Providing for Consideration of H.R. 5544, Minnesota Education Investment and Employment Act, and Providing for Consideration of H.R. 5949, FISA Amendments Act Reauthorization Act of 2012

Floor Speech

Location: Washington, DC


Mr. SCOTT of Virginia. Madam Speaker, I oppose this rule because it does not allow consideration of amendments to the FISA bill that would strengthen the underlying bill by providing for greater accountability to the public of an otherwise wholly secretive process.

Operations of the government must be held accountable to the people. The problem with holding operations under the existing FISA law is that most of the activities under it are conducted in secrecy.
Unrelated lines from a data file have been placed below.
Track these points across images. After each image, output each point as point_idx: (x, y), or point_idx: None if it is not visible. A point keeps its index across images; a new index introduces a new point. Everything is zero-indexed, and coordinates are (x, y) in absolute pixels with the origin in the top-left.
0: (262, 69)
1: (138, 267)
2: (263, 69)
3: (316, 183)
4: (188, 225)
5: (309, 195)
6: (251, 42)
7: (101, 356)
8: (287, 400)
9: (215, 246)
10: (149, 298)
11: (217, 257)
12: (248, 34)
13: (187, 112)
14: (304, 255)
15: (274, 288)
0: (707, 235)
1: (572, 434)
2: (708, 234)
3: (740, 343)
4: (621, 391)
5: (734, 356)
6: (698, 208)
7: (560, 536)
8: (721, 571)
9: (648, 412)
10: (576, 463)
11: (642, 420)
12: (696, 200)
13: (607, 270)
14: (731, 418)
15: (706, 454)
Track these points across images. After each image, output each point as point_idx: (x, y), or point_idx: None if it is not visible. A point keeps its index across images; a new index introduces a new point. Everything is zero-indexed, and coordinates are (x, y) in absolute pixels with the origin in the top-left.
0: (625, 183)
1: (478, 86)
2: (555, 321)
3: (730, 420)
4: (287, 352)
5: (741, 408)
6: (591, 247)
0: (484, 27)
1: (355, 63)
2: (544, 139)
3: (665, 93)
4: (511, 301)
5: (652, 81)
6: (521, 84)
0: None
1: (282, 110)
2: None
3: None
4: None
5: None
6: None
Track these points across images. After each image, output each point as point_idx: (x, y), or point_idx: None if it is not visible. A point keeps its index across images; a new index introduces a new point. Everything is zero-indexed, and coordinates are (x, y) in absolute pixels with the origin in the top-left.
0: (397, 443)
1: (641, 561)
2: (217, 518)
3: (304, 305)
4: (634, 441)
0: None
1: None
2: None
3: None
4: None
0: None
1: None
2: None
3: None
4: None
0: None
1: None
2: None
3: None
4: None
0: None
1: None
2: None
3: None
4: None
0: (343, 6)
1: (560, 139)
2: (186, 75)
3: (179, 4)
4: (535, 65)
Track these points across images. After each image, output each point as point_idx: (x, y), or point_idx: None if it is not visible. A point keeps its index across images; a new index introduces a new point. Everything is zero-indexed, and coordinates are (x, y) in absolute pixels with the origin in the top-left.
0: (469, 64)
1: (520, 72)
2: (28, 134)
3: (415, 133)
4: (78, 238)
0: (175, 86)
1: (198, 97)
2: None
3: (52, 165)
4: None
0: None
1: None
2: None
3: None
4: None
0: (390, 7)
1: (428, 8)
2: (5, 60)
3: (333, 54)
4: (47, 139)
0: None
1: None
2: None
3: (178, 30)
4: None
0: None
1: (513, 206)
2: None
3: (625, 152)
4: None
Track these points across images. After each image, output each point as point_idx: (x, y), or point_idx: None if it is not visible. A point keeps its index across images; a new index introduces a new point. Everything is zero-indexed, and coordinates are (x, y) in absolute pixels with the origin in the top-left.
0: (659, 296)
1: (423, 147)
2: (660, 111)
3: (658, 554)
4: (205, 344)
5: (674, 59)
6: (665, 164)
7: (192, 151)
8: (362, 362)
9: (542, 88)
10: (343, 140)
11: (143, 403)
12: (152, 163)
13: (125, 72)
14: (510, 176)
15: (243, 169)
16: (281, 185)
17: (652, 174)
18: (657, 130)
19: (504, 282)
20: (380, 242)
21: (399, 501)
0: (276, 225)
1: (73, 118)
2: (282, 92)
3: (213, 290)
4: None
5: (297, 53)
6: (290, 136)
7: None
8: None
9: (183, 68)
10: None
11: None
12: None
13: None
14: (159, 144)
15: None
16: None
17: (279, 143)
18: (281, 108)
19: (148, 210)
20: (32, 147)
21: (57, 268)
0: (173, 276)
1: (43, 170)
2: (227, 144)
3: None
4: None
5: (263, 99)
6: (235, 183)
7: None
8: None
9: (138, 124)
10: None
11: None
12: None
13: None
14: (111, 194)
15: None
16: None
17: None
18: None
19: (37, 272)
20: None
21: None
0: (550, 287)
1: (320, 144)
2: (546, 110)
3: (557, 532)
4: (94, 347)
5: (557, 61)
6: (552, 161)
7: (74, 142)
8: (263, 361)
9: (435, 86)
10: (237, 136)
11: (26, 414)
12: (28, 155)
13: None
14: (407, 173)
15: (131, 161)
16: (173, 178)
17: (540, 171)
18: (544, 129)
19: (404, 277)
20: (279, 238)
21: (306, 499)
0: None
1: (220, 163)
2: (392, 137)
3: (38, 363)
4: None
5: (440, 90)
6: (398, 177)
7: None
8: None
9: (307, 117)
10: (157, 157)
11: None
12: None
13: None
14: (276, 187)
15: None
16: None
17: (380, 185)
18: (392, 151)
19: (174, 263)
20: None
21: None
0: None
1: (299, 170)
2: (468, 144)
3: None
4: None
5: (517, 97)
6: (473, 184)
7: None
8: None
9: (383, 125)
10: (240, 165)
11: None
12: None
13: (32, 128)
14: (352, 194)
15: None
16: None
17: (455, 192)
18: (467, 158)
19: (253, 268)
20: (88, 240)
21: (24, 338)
The fact that I or other Members of Congress have access to classified information regarding those secret activities is not sufficient for public accountability.

Even if I were satisfied by my access to classified information, that only reasonable and constitutionally justified actions are being taken by officials in secret, I would still feel the need to give greater assurances to the public other than simply, trust me, I'm satisfied, so should you. Curiously, if I'm not satisfied, there's nothing I could say because it's classified information.

The Foreign Intelligence Surveillance Act was passed in 1978 to curb abuses in collection and use of intelligence information, foreign and domestic. Under the original provisions of FISA, procedures for collection of foreign intelligence required the government to show not only that there was probable cause to believe that the target of the intelligence surveillance is an agent of a foreign power, but also that foreign intelligence-gathering is the primary purpose of the collection.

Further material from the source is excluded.